The therapeutic crafts group in Chorley putting the sew back in social

There are a long few seconds of pure concentration when threading a needle. Infamous thanks to a million pin-pricked thumbs, the act is one which can’t be interrupted, unlike most things these days. Watching TV? Time to browse Facebook. Taking a walk? Instagram that view. At work? Twitter is just one click away…

Tuesday, 2nd July 2019, 9:34 am
Updated Tuesday, 2nd July 2019, 10:34 am
Sew Confident founder Jenny McCreary (centre) with TV presenter Debbie Shore and Sewing Quarter presenter John Scott.

It’s no wonder mental health is such a hot topic these days, and in Chorley a novel method of achieving that precious therapeutic calm amidst the maelstrom of 21st century noise will soon be open. An award-winning sewing tuition franchise, Sew Confident is putting the ‘sew’ back in ‘social’; cutting the ‘dash’ out of ‘haberdashery’.

Not only offering the chance to explore a burgeoning hobby via a range of classes, Sew Confident is all about the well-being benefits of hands-on craft in a warm atmosphere alongside like-minded people. With established branches in Glasgow and Dundee, founder Jenny McCreary has expanded into the North West with Dawn Elliot gearing up to front the Chorley branch on St. George’s Street, which will open later this month.

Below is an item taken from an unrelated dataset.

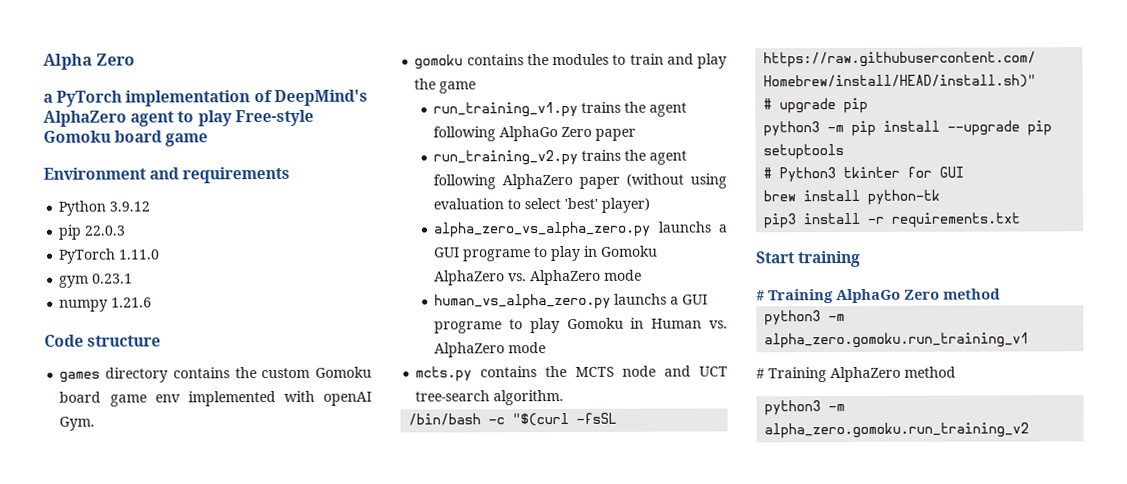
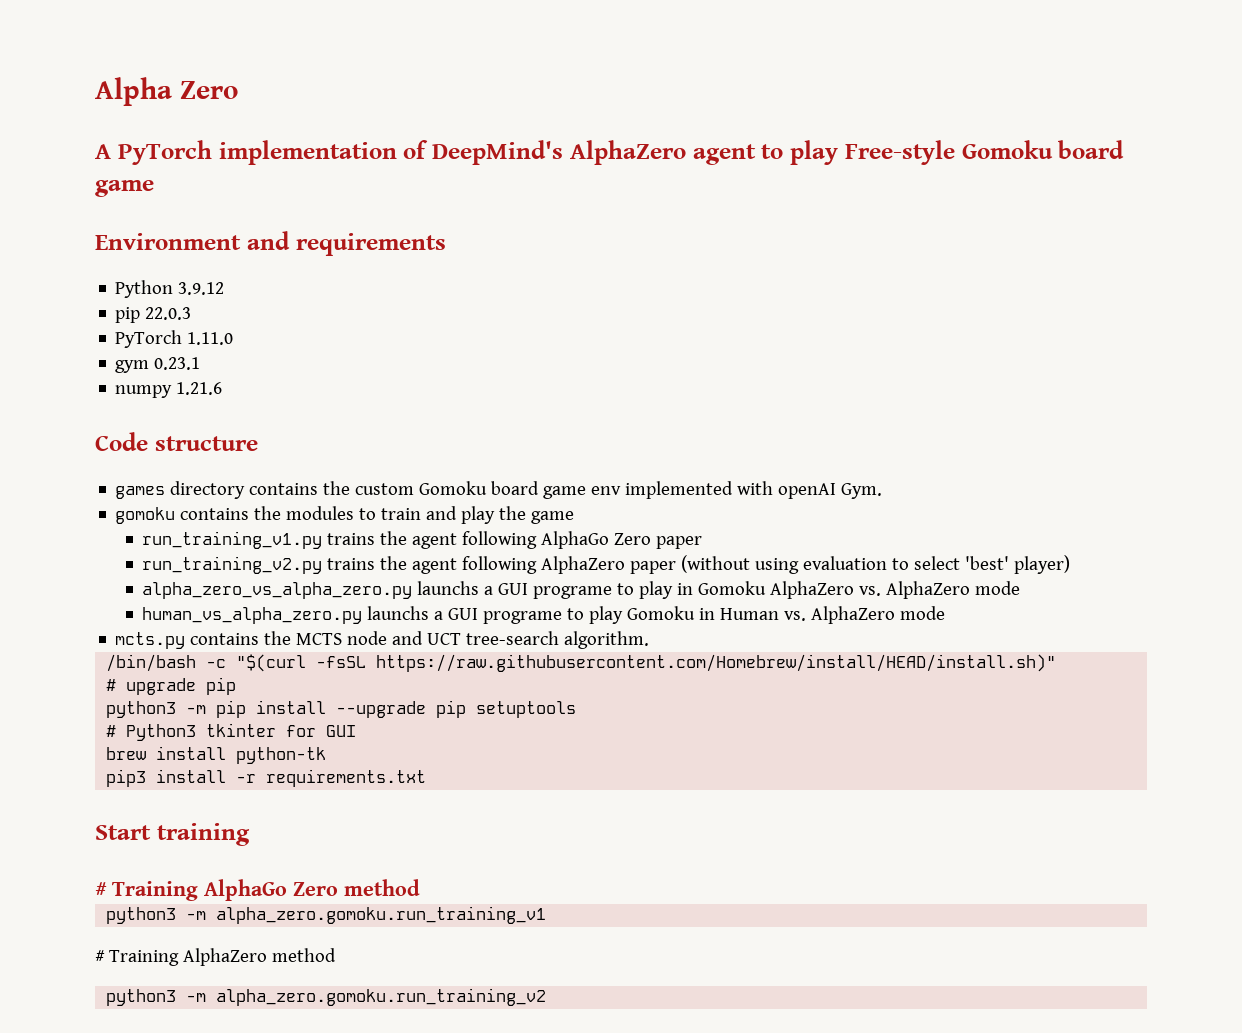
[43,93,53,103] a -> [95,144,111,159] A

“Life is hectic for most people – we’re wired because of technology,” said Jenny, 32, who has a degree in fashion business from Glasgow Caledonian University. “With craft, everything chills you out and it puts you into a similar mental state to meditation. We keep everything really positive.”

Jenny McCreary with Sandra Cassidy, the Dundee Sew Confident tutor

Having worked for a couple of businesses which went bankrupt during the recession and finding herself in the Job Centre more regularly than she would’ve liked, Jenny started Sew Confident in 2012 and by 2014 had a studio in Glasgow. “I started to focus more on the customer; yes, they wanted to learn to sew but they loved the social side and the de-stressing side as well,” Jenny explained.

Sew Confident’s ‘sewcial’ ethos was born.

From beginners’ tutoring and hand embroidery to trying your needle at everything from quilts and soft furnishings to lingerie, dresses, and tote bags, the classes are open to absolutely everyone, with Fife-born Dawn, who moved to England at the age of 15, set to head up the Chorley studio with help from a few freelancers.

“Having our first [branch] in England is massive,” said Dawn, who lives in Westhoughton and was previously an office manager for an engineering company in Bolton. “It’s a lot about the mental health side of things: having a social place to meet like-minded people and do something creative where you can leave with something you’ve made gives you a boost and makes you feel good.

Dawn Elliot, Sew Confident Chorley

“I’ve quit a really good job, but I’d worked for years in an office thinking ‘why am I sat at a desk when I want to be at home making things?’” added Dawn, 42. “So when I saw this opportunity it sounded perfect. It just makes me happy and to see other people having a go is brilliant.”

Jenny said: “We’re delighted to have Dawn on board; Chorley is the cutest place and the vibe in the studio is perfect. We can’t wait.”

Taught to knit by her mother and grandmother, Dawn’s interest was further piqued by home economics classes and GCSE textiles. Disappointed to see sewing and crafts allocated precious little time and importance in school, she not only wants to rekindle the sheer skills of sewing and haberdashery, but is also a massive proponent of the therapeutic benefits of sewing.

“We’re really relaxed,” explained Dawn. “It’s not about being the best sewer - we’re not going to slap anyone on the wrist, it’s about building confidence and giving people encouragement that they can make all these things.

“The response has been really good,” she added, with the group’s Facebook page growing to almost 400 followers in a matter of weeks. “With sewing you can’t be distracted by your phone like you can while watching telly, so in these classes your mind is solely on what you’re stitching in front of you.

“It’s a nice environment,” Dawn said. “It’s so therapeutic.”